Project participants will draw on their own memories, as well as archive and research materials, to address important issues, including:
- what health and care in rural and island Scotland should look like in the future
- what rural communities need from health and care services such as the NHS in coming decades
- in what ways the NHS needs to work together with social care and the community sector to deliver for rural communities
NHS 75/150
Professor Stephanie Snow, The University of Manchester
NHS 75/150 will engage diverse communities in Greater Manchester in discussions around the future of health and care.
The project builds on an ambitious five-year research programme on the history of the NHS focused on answering important questions about experiences of health in postwar British everyday life and the place of the NHS.
It will result in an art exhibition that will tour local communities, a programme of workshops and a health futures agenda
Empowering children to shape the future of research on social inequality and health
Dr Rachel Carroll, Teesside University
This project will design a programme of creative workshops for children living in areas of high deprivation in the South Tees region.
Children will have the opportunity to express and communicate their perspectives on social inequality and health and wellbeing through a series of interactive and inclusive workshops.

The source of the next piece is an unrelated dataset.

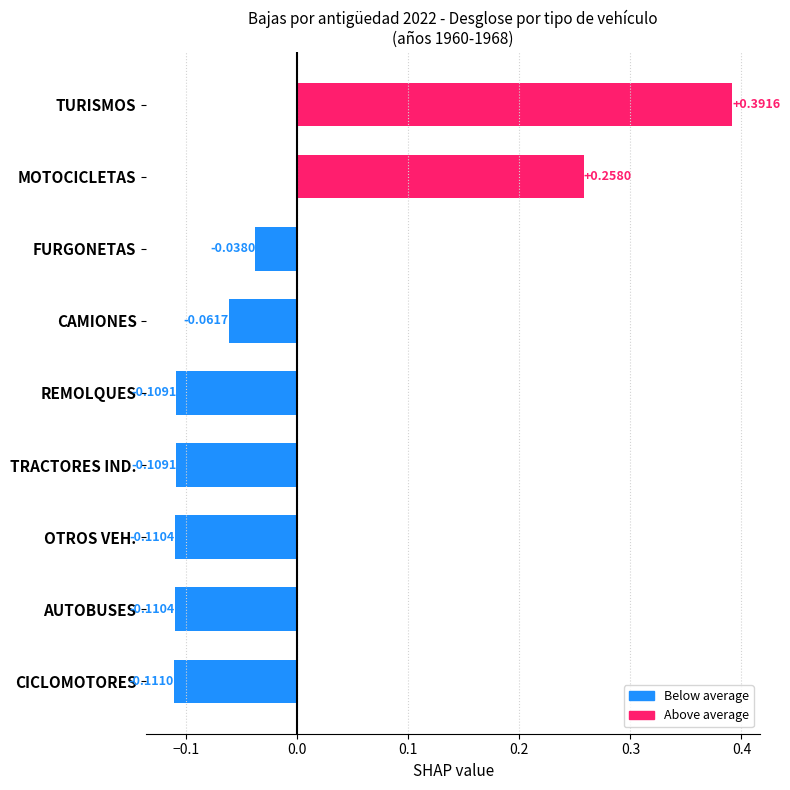

Which label corresponds to the largest value in the chart?

TURISMOS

Their voices will be captured through anthologies of artwork and creative writing and short animated or documentary films.

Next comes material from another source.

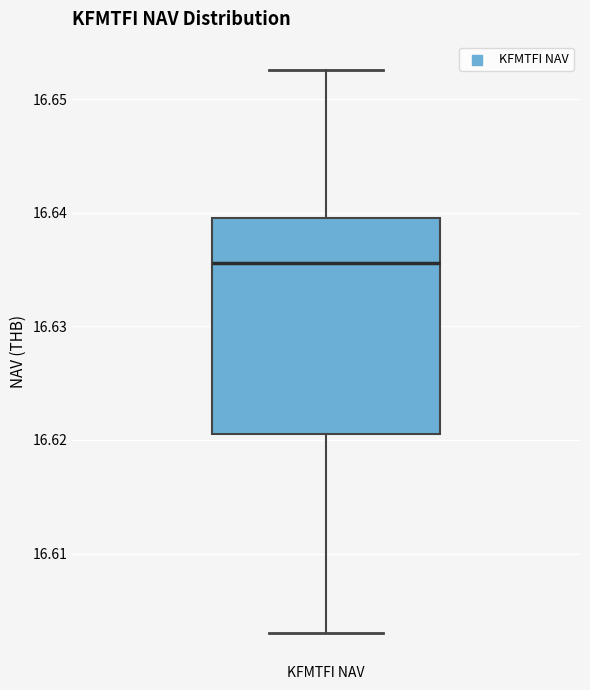

Read this box plot against the y-axis: the position of the median line, the range covered by the box, and the ends of both whiskers. The values are not printed on the chart, so give them approximately, as read against the axis.

median 16.636, box 16.621 to 16.640, whiskers 16.603 to 16.653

The Health Determinants Research Collaborative will then host knowledge exchange events, where the outcomes of the project can be shared with community-based researchers and public health leaders from across the region.
Re-igniting Windrush folk song and stories to improve African-Caribbean mental health disparities
Dr Myrtle Emmanuel, University of Greenwich
The project will explore how Windrush generation African-Caribbean (A-C) folk stories and songs can support the mental health and wellbeing of today’s UK A-C community.
This work takes place in Greenwich and Lewisham, which have the fastest growing Caribbean communities in London and provides an opportunity to investigate these mental health concerns.
The project will use folk stories and songs to discuss cultural perspectives, and both shared and unique generational experiences, to create a culturally appropriate mental health toolkit.
Co-investigators are Dr David Hockham, FLAS and Tracy Durrant from Everyone’s A Singer.
Community partners include The Caribbean Social Forum and Partisan.
Imagining mental healthcare: engaging underserved local communities in Kent (INTERACT)
Professor Lisa Dikomitis, University of Kent
Anthropologists, psychiatrists, drama therapists and media scholars will ensure that members of Kent communities have an equal voice in the conversation around the future of mental healthcare and research.
The INTERACT public engagement activities will maximise the involvement of mental health service users.
Young people, new mothers, older adults, and migrants, recruited through the Kent-wide mental health trust KMPT, will participate in creative workshops. These will be hosted at the Turner Contemporary, using ethnographic methods, to capture the lived experiences of community members.
Insights will be disseminated through touring exhibitions, public talks, zines, podcasts, TikTok videos, a policy brief and a journal article.
Home from home: building independence in community health settings
Dr Kim Wiltshire, Edge Hill University
Home from home is an arts and health project that explores the intersection between hospital acute care and social care.
The project team from Lime Arts will work with local community organisations from Manchester University NHS Foundation Trust, including both patients and staff, to explore the realities of community ward care.
This will open up creative discussions about the experience of living and working on the four Manchester Community Wards identified.
The project will then see artists, patients and staff come together to create artworks that will be part of a travelling exhibition, alongside a film about the project and the discussions arising from the artwork.